NEW YORK — President Bush yesterday called for the denial of bail to suspected terrorists as part of an expansion of the Patriot Act and challenged critics of the law to heed the pleas of hamstrung law enforcement agencies.
“Judges need greater authority to deny bail to terrorists,” Mr. Bush told hundreds of supporters, including police officers and firefighters, in Buffalo, N.Y. “Congress got tough on drug offenders a while ago and gave judges leeway to deny bail. They don’t have that same authority to deny bail to terrorists now.
“I’ve got to tell you, it doesn’t make any sense to me that it is very conceivable that we haul in somebody who is dangerous to America, and then they are able to spring bail and out they go,” he added.
FBI Agent Pete Ahearn, who appeared with Mr. Bush onstage at the Kleinhans Music Hall, endorsed the expansion of law enforcement powers and defended the original Patriot Act, which is set to expire in 2005. He said that before the law’s passage in 2001, “We were fighting with one arm tied behind our back.”
The agent defended the law against critics who say it erodes constitutional protections.
“So many in this room have sworn to uphold and defend the Constitution of this country,” he told Mr. Bush onstage. “The Patriot Act is a law; the Patriot Act has the judicial oversight.
“The rules are there.
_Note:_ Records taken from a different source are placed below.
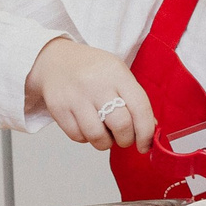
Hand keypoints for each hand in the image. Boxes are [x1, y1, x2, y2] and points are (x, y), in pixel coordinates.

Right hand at [26, 38, 154, 152]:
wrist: (56, 60)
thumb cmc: (93, 71)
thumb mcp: (118, 74)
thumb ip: (134, 100)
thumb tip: (149, 130)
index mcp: (117, 74)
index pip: (140, 108)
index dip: (146, 132)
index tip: (146, 145)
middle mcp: (96, 84)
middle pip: (121, 125)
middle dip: (126, 140)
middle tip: (123, 138)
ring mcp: (76, 96)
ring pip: (97, 136)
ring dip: (105, 143)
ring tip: (104, 133)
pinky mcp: (59, 108)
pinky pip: (78, 136)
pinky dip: (86, 138)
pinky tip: (87, 126)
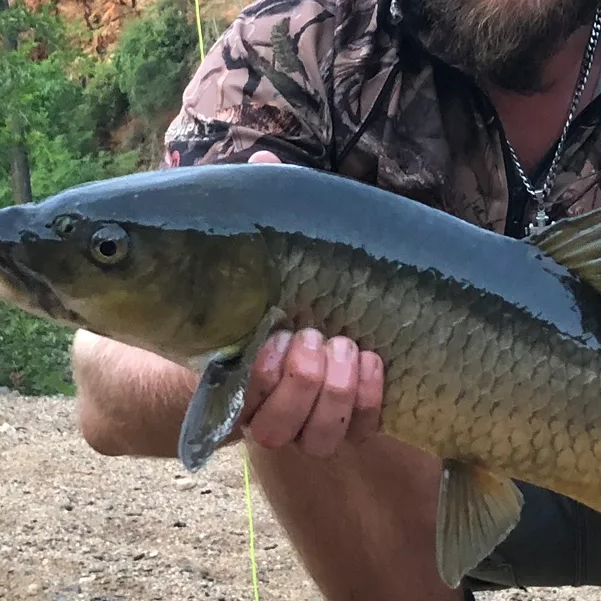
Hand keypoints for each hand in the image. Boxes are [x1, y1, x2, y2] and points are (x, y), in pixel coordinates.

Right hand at [236, 149, 384, 455]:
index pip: (227, 399)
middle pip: (272, 426)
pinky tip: (373, 361)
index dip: (252, 378)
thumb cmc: (290, 275)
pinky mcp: (351, 424)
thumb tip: (265, 163)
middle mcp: (265, 406)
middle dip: (294, 383)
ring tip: (345, 346)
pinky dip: (366, 402)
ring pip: (314, 438)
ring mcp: (308, 420)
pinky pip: (359, 432)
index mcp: (232, 368)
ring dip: (332, 395)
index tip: (271, 337)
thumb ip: (260, 210)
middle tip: (311, 336)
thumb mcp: (272, 240)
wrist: (339, 312)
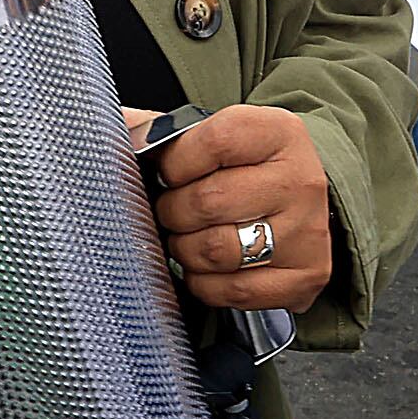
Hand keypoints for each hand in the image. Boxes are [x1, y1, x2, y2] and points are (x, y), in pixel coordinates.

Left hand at [145, 103, 334, 318]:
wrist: (303, 203)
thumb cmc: (246, 168)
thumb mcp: (216, 135)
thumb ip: (163, 131)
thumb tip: (109, 127)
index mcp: (279, 133)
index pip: (216, 141)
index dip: (175, 162)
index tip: (168, 172)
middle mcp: (301, 180)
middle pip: (208, 202)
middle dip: (173, 211)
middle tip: (172, 211)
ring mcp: (308, 232)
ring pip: (217, 251)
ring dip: (185, 250)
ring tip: (187, 238)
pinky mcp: (307, 276)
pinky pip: (233, 291)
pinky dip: (206, 283)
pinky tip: (207, 267)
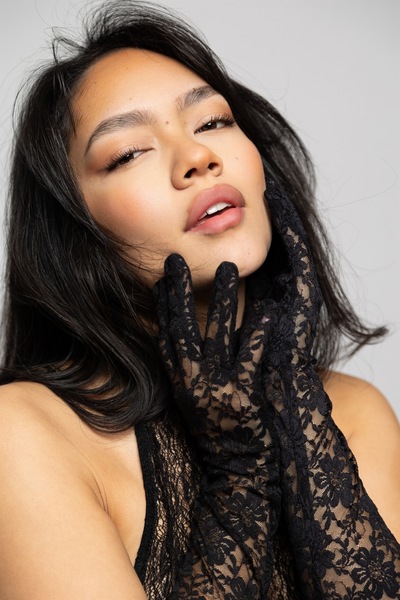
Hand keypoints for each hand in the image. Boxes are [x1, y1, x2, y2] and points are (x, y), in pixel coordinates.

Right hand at [154, 253, 270, 450]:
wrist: (238, 472)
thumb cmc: (219, 436)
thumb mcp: (194, 404)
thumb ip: (189, 374)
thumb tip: (187, 344)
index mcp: (179, 384)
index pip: (165, 336)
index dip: (162, 306)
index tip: (161, 280)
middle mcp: (193, 383)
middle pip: (183, 328)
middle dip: (180, 292)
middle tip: (176, 261)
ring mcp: (217, 388)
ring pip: (218, 334)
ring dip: (223, 299)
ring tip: (227, 270)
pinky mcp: (244, 395)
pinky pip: (251, 357)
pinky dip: (258, 333)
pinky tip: (265, 312)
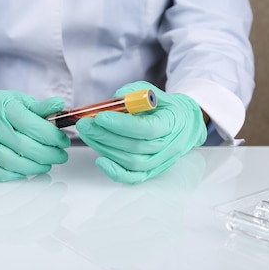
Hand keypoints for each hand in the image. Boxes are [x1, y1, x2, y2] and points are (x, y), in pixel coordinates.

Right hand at [0, 90, 69, 180]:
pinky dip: (12, 175)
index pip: (32, 125)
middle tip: (60, 156)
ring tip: (46, 165)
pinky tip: (25, 171)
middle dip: (47, 154)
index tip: (63, 141)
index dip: (52, 136)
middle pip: (23, 146)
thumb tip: (59, 104)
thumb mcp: (20, 101)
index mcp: (4, 107)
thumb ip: (40, 107)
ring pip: (10, 161)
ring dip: (33, 167)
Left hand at [75, 81, 206, 183]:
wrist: (183, 124)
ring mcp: (161, 161)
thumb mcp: (151, 92)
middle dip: (105, 135)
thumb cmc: (164, 107)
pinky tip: (100, 159)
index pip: (146, 129)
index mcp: (171, 123)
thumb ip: (132, 94)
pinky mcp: (152, 171)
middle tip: (85, 124)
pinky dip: (115, 171)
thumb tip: (112, 101)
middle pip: (135, 146)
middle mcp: (169, 146)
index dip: (122, 124)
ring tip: (88, 134)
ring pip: (131, 162)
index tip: (101, 117)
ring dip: (105, 148)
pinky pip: (133, 177)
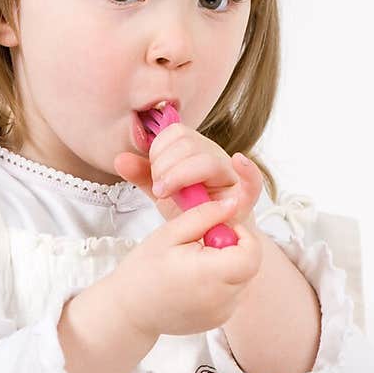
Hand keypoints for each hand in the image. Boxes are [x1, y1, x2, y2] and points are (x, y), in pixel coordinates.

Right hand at [111, 194, 263, 339]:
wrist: (128, 311)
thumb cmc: (143, 270)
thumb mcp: (170, 233)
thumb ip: (206, 214)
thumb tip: (233, 202)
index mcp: (211, 275)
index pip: (252, 252)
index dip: (241, 235)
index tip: (217, 230)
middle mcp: (222, 299)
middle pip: (250, 266)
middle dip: (233, 250)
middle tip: (202, 247)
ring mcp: (222, 313)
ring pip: (243, 280)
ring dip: (228, 267)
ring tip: (195, 265)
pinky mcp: (219, 321)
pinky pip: (233, 295)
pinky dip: (221, 284)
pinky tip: (195, 282)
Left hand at [112, 123, 263, 227]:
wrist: (211, 239)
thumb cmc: (190, 212)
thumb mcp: (163, 192)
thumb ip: (143, 176)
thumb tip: (119, 159)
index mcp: (195, 150)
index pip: (175, 133)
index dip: (158, 152)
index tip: (154, 177)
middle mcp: (214, 156)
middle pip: (188, 145)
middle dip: (166, 168)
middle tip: (161, 190)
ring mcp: (231, 175)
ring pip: (207, 160)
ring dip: (182, 177)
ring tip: (172, 195)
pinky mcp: (246, 198)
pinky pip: (254, 180)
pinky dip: (248, 170)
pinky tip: (239, 161)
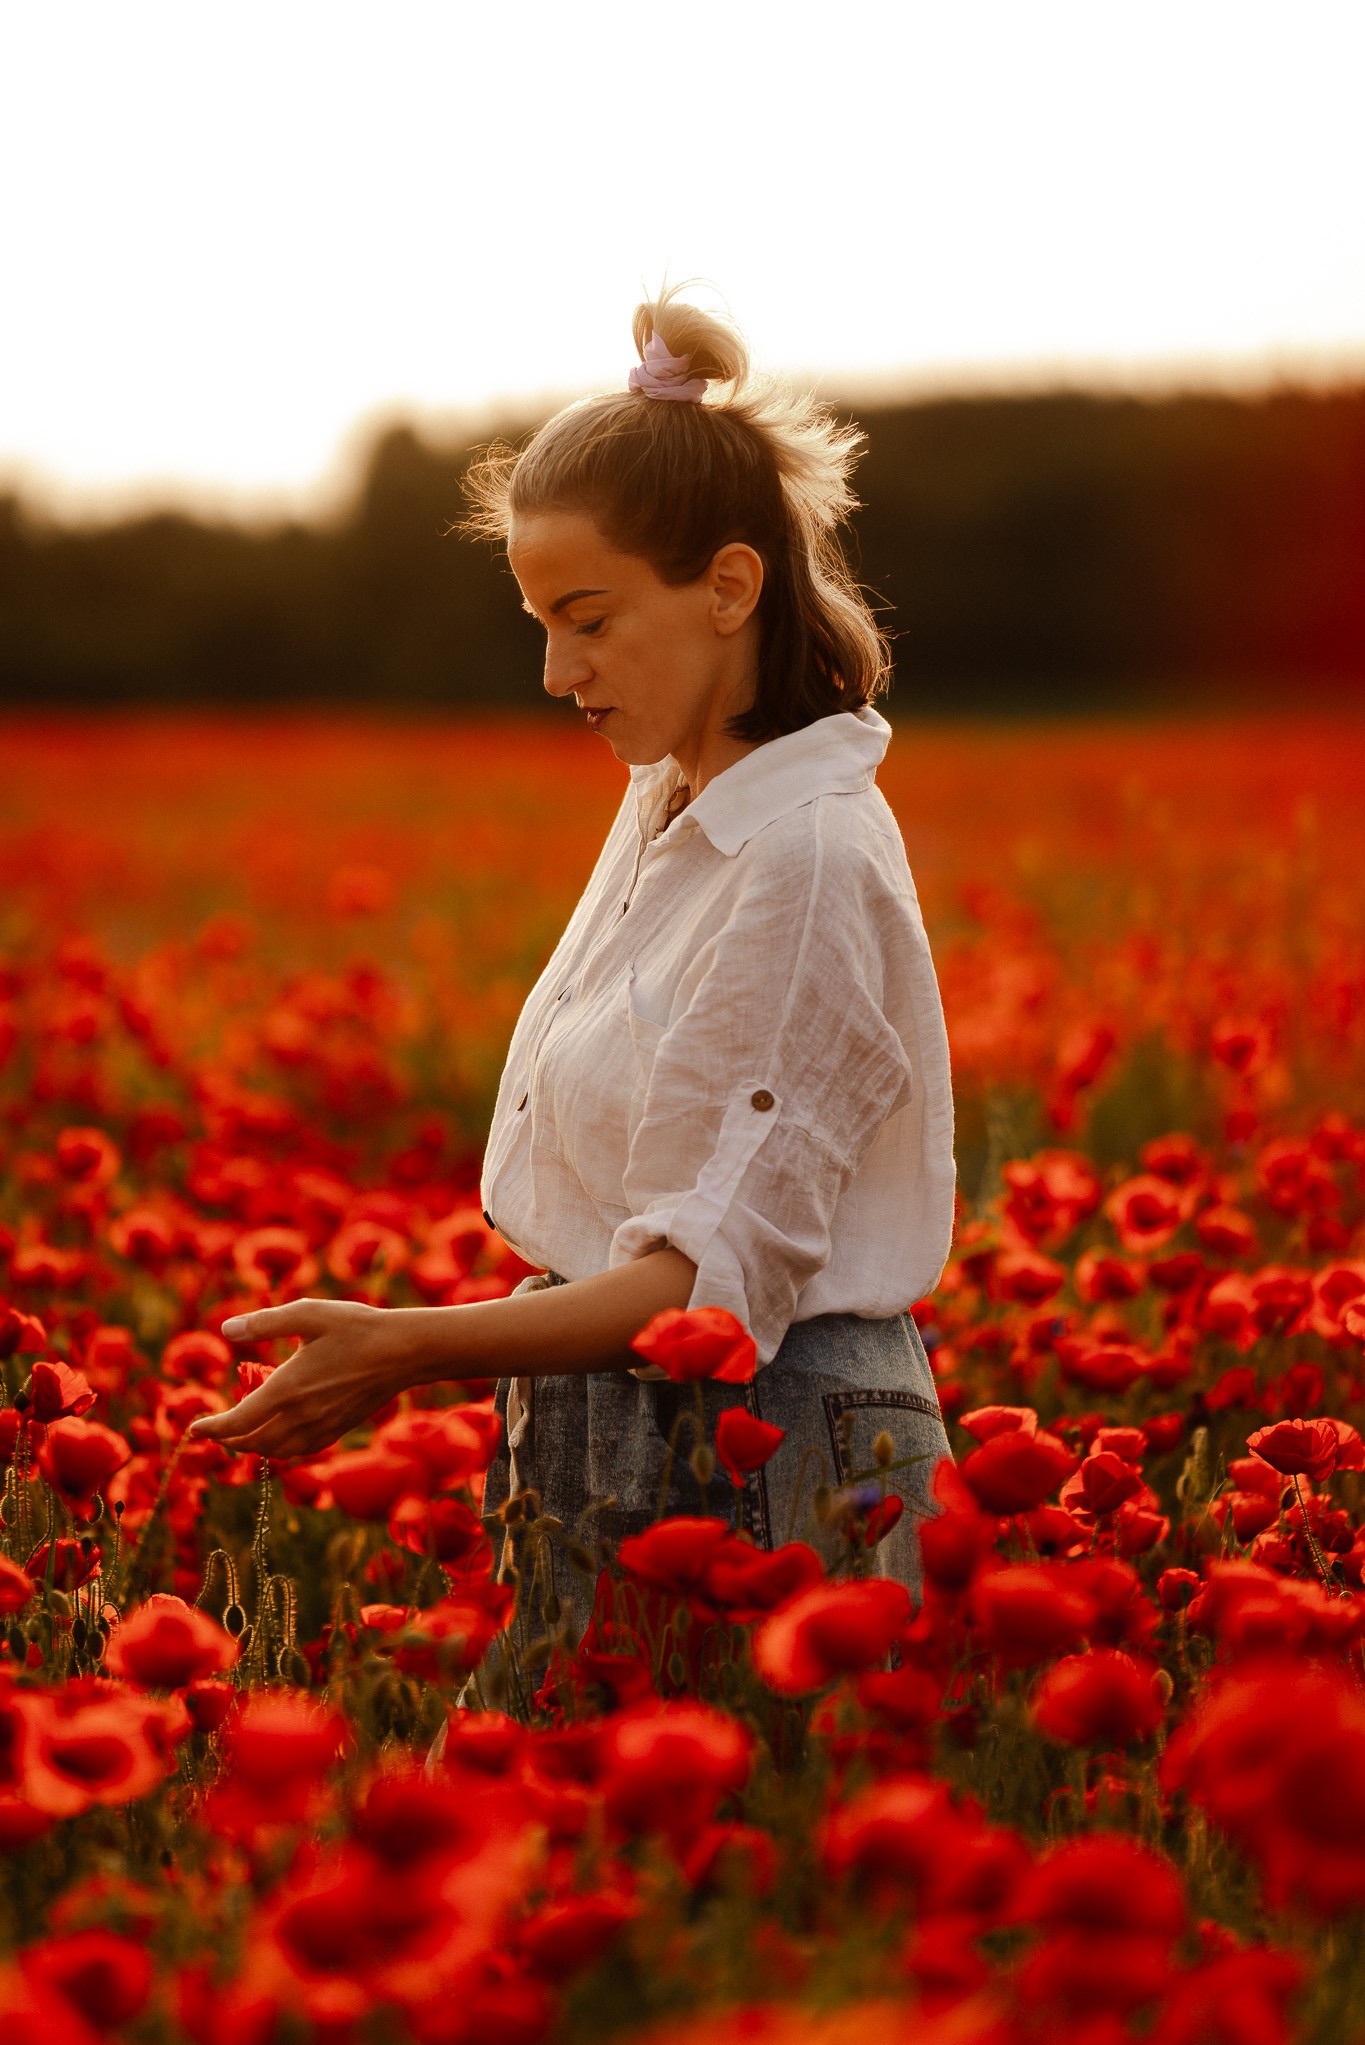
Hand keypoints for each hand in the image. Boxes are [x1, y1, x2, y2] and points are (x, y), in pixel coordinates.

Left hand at [186, 1298, 418, 1459]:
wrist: (404, 1352)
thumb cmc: (356, 1327)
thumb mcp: (307, 1314)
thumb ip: (264, 1323)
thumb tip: (226, 1330)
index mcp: (286, 1389)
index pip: (237, 1422)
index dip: (212, 1429)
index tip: (194, 1429)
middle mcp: (300, 1416)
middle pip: (252, 1442)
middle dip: (228, 1439)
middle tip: (213, 1431)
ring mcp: (321, 1427)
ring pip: (275, 1451)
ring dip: (252, 1447)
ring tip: (240, 1436)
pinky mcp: (338, 1430)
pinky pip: (299, 1450)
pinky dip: (279, 1449)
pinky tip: (278, 1437)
We follow the rules,” he added. “The last time I checked, the terrorists don’t have the rules that we have and don’t have to play by them.”
One of the rules Mr. Bush wants to change is a law that bars judges from denying bail to suspected terrorists.
“It’s hard to assure the American people that we’ve given tools to law enforcement that they need if somebody has gone through all the work to chase down a potential terrorist, and they haul them in front of a court and they pay bail, and it’s adios,” he said.
“It just doesn’t make any sense,” he added. “The Patriot Act needs to be renewed and the Patriot Act needs to be enhanced.”
Democratic presidential candidate Sen. John Kerry of Massachusetts voted for the original Patriot Act in the Senate, but later became a critic, warning: “We are a nation of laws, not a knock in the night.”
Yesterday, the Kerry campaign issued a statement further criticizing the Patriot Act.
“The president is trying to rewrite history to show that the Patriot Act has been a cure-all for the intelligence failures that were exposed by the 9/11 attacks,” the statement said. “But the record shows that the Patriot Act has actually failed to solve information-sharing problems and that George Bush’s security policies may have actually hurt, rather than helped, intelligence efforts.”
The White House said the Patriot Act paved the way for the successful prosecution of the “Lackawanna Six,” a group of Yemeni-Americans from the Buffalo suburb of Lackawanna who pleaded guilty to aiding al Qaeda.
“The Patriot Act helped in breaking up the Lackawanna Six terrorist cell,” White House press secretary Scott McClellan said. “The Patriot Act played an important role in helping to break down the wall between the criminal investigation and the intelligence investigation that was going on there.”
Mr. Ahearn added: “Even after the Lackawanna case, the Patriot Act provisions helped us.
“We were able to share the intelligence from the grand jury, the information that we had there, and pass it to the [intelligence] community,” he added. “That led to many other things that were part of this investigation that were overseas.”
Mr. Bush said the testimonials of Mr. Ahearn and others demonstrate that “those who criticize the Patriot Act must listen to those folks on the front line of defending America.”
“The Patriot Act defends our liberty, is what it does, under the Constitution of the United States,” he said.
The president’s visit to Buffalo, which was protested by about 500 demonstrators, was followed by a fund-raiser in New York, where he brought in $3.75 million for the Republican National Committee.